● QUOTED PASSAGE
* * * * * * *

Joe White’s Blog

Life, .NET, and Cats


MSF for Agile Software Development

MSF for Agile Software Development

Granville Miller (aka Randy Miller)

 

MSF is an agile software process that reflects some of the practices used within Microsoft.

 

Agenda

  • Agile Software Development
  • Team Model
    • Team model is the most critical piece of the agile software development process. If you know it, you can answer 90% of the questions.
  • Personas/Scenarios
  • The “Agile” Pattern
  • Shadow Applications
  • Incremental Threat Modeling
  • Context-Driven Testing
  • Risk

Randy usually gives people about a day’s worth of presentation on this stuff, and we’re trying to cover it in an hour, so this will be much abbreviated. There’s much more info available on Microsoft’s Web site (see link, below).

 

Project Success is Rare

  • 2004: 15% failed, 51% challenged, 34% succeeded
  • 2000: 23% failed, 49% challenged, 28% succeeded
  • 1995: 40% failed, 33% challenged, 27% succeeded
  • 1994: 31% failed, 53% challenged, 16% succeeded
  • The good news: State is Improving
    • Small Releases
    • Increased Customer Involvement
    • You’d think success would depend on some new server technology or something, but customer involvement seems more important
  • Agile Manifesto
    • Working software over comprehensive documentation
    • Customer collaboration over contract negotiation
  • An agile method is
    • Iterative
    • Incremental
    • Self-organizing and
    • Emergent.
    • It must include the attributes; otherwise it is a “lightened defined process”.

Activities in MSF

  • There are more roles than just customer and developer. There are architects, testers, etc., who add value.
    • More roles -> communication complexity increases.
  • Composed of 14 basic work streams
    • Basic activity building blocks of MSF
    • A work stream is an activity that is composed of other activities
    • Activities are described using the ETVX format (whatever that is)

* * * * * * *

● Dataset excerpts

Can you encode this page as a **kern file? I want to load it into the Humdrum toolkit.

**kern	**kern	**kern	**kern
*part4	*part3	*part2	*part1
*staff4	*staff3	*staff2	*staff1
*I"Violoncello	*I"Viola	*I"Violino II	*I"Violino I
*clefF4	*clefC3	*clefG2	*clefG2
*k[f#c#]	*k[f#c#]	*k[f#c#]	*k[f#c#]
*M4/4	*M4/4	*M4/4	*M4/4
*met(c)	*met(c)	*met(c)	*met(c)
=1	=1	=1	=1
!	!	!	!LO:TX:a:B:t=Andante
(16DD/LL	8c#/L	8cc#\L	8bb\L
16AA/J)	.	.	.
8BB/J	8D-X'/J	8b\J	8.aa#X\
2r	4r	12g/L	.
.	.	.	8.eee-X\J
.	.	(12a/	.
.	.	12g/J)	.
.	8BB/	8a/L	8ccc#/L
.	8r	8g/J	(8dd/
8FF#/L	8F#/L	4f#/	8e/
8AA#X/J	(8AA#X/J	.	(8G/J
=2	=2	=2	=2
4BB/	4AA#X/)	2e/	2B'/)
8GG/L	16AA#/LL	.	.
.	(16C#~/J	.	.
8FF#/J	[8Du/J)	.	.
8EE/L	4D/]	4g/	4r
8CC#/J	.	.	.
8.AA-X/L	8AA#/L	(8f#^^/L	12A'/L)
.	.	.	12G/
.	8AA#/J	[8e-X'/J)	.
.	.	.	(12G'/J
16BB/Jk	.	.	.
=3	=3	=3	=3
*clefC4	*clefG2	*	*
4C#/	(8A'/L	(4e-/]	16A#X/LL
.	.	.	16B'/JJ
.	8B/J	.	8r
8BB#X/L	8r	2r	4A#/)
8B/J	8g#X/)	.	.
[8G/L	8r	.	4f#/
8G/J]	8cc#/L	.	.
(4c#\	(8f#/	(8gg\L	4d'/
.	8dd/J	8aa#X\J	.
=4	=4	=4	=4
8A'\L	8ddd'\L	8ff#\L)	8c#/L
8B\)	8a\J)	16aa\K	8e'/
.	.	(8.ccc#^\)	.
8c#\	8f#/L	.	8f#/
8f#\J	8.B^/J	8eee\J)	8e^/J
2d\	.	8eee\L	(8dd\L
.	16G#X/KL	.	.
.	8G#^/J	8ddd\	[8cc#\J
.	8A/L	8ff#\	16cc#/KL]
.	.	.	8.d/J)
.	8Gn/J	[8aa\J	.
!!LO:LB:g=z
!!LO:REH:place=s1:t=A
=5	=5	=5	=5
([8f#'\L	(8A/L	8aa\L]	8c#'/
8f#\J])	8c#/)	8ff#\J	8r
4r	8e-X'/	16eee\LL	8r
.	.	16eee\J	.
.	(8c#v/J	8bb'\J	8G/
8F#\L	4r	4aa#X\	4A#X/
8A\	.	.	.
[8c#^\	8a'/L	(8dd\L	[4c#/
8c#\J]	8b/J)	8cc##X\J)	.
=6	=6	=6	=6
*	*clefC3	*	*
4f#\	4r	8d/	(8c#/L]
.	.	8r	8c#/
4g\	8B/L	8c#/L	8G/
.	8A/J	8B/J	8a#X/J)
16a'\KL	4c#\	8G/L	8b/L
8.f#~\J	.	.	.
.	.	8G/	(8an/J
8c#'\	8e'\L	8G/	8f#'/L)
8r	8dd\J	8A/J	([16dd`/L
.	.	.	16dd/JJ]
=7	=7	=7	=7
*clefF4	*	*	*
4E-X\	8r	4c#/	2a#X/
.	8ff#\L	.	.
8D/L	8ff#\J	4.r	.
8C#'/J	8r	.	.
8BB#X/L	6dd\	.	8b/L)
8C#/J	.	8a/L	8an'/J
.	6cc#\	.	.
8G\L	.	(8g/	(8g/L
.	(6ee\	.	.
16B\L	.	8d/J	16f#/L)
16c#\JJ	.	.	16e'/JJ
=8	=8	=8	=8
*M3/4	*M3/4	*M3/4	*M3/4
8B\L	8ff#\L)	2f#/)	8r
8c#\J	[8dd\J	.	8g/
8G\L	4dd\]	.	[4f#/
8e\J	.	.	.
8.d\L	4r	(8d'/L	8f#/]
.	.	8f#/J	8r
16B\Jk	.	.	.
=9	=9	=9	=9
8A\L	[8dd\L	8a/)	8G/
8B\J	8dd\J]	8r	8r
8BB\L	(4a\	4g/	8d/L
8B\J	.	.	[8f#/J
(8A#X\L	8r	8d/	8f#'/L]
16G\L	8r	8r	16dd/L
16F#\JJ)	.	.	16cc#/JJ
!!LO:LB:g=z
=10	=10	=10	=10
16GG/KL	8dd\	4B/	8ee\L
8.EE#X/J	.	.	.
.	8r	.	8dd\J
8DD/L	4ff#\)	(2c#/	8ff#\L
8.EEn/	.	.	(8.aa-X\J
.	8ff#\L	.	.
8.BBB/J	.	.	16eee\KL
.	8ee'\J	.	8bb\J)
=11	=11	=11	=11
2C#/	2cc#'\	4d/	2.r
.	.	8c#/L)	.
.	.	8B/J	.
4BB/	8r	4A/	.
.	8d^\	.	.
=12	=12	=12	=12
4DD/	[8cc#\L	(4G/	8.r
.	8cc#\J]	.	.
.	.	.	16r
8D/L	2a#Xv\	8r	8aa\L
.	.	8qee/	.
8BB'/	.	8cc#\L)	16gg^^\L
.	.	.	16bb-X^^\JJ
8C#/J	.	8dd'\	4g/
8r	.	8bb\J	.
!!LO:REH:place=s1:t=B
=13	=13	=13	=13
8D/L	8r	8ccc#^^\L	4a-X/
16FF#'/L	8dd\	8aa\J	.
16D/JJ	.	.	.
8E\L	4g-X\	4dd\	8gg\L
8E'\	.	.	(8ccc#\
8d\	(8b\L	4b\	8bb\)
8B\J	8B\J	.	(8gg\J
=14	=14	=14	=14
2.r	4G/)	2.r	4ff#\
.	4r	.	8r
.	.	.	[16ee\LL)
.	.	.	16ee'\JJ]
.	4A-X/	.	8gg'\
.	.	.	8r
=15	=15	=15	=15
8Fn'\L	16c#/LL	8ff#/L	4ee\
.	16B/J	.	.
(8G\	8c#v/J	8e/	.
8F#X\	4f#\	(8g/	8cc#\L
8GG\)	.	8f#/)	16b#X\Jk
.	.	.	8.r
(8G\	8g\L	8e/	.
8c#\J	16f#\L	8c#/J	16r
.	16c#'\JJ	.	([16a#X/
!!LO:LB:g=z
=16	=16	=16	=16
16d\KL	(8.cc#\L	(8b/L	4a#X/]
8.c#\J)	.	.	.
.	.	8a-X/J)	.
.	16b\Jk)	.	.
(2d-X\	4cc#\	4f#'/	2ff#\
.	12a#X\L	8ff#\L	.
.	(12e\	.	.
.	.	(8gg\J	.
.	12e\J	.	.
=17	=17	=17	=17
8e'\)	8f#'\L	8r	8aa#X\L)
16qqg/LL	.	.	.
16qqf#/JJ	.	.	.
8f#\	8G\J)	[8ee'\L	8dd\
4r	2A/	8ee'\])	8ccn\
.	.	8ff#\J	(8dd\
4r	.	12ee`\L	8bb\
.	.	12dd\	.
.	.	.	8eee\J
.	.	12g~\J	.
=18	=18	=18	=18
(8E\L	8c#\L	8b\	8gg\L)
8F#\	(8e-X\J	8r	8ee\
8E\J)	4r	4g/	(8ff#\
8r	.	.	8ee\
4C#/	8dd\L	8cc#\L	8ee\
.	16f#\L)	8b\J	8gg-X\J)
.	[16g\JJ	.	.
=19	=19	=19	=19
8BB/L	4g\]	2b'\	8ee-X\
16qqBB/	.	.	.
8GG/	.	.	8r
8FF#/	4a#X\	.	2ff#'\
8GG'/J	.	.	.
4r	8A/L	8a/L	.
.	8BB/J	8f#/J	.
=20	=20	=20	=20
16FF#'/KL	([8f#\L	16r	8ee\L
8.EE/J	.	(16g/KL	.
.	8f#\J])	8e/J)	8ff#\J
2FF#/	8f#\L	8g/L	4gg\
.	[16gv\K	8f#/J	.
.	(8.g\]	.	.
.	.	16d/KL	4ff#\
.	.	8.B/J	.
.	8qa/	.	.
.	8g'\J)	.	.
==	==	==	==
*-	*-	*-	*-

* * * * * * *

● DIRECTIVES
1/ Answer from the MSF notes:
(a) How many basic work streams is MSF composed of?
(b) What percentage of projects succeeded in 2004?
(c) Which piece is named the most critical piece of the agile software development process?
2/ Extract the passage from the MSF notes that starts at the words "Life, .NET, and" and ends after the words "used within Microsoft.".

● SOLUTION SET
1/
(a) 14
(b) 34%
(c) The team model

2/
Life, .NET, and Cats


MSF for Agile Software Development

MSF for Agile Software Development

Granville Miller (aka Randy Miller)

 

MSF is an agile software process that reflects some of the practices used within Microsoft.